If this is your first time at one of my blogs, you might notice that much of my stuff is based on academic research — my own and others.  The Bill Tilden piece for OutSports started as a journal article.  The ViceSports essay on racism in sports broadcasting summarizes the readings for a class lecture on the topic.  The BINGing and CORFing piece applied others’ research on social identity theory to the Auburn-Alabama rivalry in a football game weekend lecture — the Immaculate Reception of 2013, to be precise.

As I relate particularly the work of colleagues, it’s well-received, because it’s like an untapped treasure; many sports fans are not aware of the great media research that has been going on.
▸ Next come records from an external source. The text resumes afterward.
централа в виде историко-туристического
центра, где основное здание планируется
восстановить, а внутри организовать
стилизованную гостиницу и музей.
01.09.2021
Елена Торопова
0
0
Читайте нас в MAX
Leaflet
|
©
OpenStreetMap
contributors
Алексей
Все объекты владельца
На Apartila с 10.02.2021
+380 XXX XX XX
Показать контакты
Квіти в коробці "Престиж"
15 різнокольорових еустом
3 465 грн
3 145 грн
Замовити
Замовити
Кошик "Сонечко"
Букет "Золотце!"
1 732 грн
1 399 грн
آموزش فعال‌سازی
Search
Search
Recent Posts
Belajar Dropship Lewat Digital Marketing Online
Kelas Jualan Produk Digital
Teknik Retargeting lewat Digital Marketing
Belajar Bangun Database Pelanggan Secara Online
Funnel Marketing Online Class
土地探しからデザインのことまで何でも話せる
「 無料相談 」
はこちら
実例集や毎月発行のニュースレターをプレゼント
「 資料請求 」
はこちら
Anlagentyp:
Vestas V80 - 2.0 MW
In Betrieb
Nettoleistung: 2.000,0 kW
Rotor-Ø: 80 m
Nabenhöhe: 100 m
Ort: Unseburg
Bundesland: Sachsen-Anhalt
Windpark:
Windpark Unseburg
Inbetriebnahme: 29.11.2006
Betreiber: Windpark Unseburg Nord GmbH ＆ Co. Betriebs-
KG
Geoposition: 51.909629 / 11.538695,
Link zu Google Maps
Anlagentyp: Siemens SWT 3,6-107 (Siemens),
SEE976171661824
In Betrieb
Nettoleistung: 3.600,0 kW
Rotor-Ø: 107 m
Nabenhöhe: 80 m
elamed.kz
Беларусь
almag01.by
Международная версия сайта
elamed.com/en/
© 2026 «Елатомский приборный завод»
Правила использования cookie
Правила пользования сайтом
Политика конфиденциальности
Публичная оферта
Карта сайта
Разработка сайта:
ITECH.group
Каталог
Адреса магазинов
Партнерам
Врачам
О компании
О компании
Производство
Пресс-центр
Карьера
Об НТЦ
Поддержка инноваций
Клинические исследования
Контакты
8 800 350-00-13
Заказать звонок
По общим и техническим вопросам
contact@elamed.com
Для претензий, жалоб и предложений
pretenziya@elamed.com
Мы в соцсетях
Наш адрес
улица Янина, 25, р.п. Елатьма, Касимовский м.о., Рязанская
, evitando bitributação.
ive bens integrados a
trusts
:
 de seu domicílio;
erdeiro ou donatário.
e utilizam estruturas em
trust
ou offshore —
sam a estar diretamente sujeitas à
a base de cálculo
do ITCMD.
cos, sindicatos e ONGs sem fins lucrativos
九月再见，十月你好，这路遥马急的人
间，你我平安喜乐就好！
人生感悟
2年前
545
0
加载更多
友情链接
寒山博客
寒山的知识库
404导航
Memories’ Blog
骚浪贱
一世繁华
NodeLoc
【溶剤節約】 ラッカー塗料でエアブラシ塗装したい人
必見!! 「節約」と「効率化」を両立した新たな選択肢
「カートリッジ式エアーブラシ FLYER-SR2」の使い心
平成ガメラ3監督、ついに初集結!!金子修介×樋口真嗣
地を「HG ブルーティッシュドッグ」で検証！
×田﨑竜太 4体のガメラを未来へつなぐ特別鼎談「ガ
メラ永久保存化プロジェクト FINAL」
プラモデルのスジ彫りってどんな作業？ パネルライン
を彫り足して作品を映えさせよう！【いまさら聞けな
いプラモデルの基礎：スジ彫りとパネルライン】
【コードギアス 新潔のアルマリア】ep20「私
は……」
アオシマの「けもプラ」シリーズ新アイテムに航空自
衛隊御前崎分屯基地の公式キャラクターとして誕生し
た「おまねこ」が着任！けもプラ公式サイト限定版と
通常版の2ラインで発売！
I always argue that the most important product of a college/university is not students — it’s knowledge.  We exist as a place where new ideas are tested that will benefit society.  In the social sciences, our mission is to help society understand the processes that affect everyone.

So to me, when I share it through my blogs, it’s an easy sell. There is some good product out there.

Yes, we then impart this knowledge to students, and I will also admit to loving the classroom too.  Teaching is like journalism to me — lecture prep is info gathering, lecturing is article presentation, and grading is editing.  I mean, what’s not to love?

My personal perspective in the classroom and on social media is old school in origin — having transitioned from typewriter to VDT to command-based PC to Mac to networks to Internet to social media.  I struggle to keep up with the tools, as demonstrated by the foray into Tumblr that Rachel had to rescue me from, but the principles still work.

So basically, I love everything about being a college professor (except the endless meetings, of course), and I love reading and writing, particularly as both relate to sports and the pros who write what I read.

I hope that shows through here, and that you enjoy what you read here. If it doesn’t, and you don’t, I can’t blame Rachel.